▸ **TEXT PROVIDED**:
______
Brian Lecomber aerobatic pilot and writer
Special feature

First rule of a buzz job? DO. NOT. DO. IT…

A beat-up. A buzz job. Call it what you will – a ‘run-in and break’ sounds a tad more ‘acceptable’. Demonstrating your virility is, in short, dangerous. Even Brian says Don’t Do It. Then again – if you MUST, at least do it right…

Back in 2013 Brian Lecomber wrote his last column for FLYER. He passed away in September 2015, leaving the world poorer for his absence, but richer for the memories and writing he left behind. Brian spent many years on the circuit as a very accomplished member of the Rothmans aerobatic team, and of his own Firebird Aerobatic team.

In addition to his novels, Brian wrote about motoring and, of course, aviation. We’re reformatting his previous FLYER columns, this appeared in FLYER in October 2013.
______
[Chart understanding data]
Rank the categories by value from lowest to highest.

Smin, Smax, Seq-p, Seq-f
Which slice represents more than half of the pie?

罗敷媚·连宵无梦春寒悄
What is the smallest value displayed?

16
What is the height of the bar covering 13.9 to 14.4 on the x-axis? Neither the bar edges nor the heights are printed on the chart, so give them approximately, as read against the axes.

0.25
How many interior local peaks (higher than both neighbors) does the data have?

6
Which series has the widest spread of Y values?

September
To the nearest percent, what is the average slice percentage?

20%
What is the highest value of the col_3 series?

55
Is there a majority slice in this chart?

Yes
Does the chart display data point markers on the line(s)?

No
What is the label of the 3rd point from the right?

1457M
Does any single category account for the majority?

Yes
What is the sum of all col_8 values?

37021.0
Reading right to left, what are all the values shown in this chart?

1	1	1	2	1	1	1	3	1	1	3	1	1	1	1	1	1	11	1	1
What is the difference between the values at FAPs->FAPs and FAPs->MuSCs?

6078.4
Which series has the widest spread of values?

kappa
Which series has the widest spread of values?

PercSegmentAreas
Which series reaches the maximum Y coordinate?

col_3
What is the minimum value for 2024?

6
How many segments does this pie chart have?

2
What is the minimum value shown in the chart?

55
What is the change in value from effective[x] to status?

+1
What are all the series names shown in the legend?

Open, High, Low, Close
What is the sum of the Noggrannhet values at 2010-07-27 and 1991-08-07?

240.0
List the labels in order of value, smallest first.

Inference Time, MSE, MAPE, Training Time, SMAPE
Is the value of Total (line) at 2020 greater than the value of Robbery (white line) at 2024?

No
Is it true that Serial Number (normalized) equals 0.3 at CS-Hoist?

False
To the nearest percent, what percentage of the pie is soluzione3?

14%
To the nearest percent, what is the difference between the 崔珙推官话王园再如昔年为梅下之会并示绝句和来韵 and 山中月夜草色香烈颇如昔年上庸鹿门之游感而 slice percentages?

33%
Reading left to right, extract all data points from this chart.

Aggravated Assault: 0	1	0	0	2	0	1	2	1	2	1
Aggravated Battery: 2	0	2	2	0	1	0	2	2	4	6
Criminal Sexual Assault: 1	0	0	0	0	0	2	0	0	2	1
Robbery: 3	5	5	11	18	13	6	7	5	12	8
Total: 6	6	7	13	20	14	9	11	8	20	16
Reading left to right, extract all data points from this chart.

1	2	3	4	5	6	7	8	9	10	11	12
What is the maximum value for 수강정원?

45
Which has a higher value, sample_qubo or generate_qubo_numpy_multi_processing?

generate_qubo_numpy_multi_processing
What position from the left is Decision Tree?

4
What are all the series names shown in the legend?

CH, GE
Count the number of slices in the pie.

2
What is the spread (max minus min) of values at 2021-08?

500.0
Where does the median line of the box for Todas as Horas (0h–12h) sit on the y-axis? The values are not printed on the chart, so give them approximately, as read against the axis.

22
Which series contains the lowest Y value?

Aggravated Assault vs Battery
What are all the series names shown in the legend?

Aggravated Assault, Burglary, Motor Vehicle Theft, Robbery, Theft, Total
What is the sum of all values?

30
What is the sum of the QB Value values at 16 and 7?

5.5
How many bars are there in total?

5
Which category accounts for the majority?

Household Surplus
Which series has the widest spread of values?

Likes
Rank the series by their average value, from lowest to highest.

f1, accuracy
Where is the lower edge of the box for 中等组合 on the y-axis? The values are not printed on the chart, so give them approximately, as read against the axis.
______
▸ **WORK ITEM**: Reproduce word for word the passage of the Brian Lecomber piece above, starting at "First rule of" and ending at "Firebird Aerobatic team.".

▸ **TASK RESPONSE**:
First rule of a buzz job? DO. NOT. DO. IT…

A beat-up. A buzz job. Call it what you will – a ‘run-in and break’ sounds a tad more ‘acceptable’. Demonstrating your virility is, in short, dangerous. Even Brian says Don’t Do It. Then again – if you MUST, at least do it right…

Back in 2013 Brian Lecomber wrote his last column for FLYER. He passed away in September 2015, leaving the world poorer for his absence, but richer for the memories and writing he left behind. Brian spent many years on the circuit as a very accomplished member of the Rothmans aerobatic team, and of his own Firebird Aerobatic team.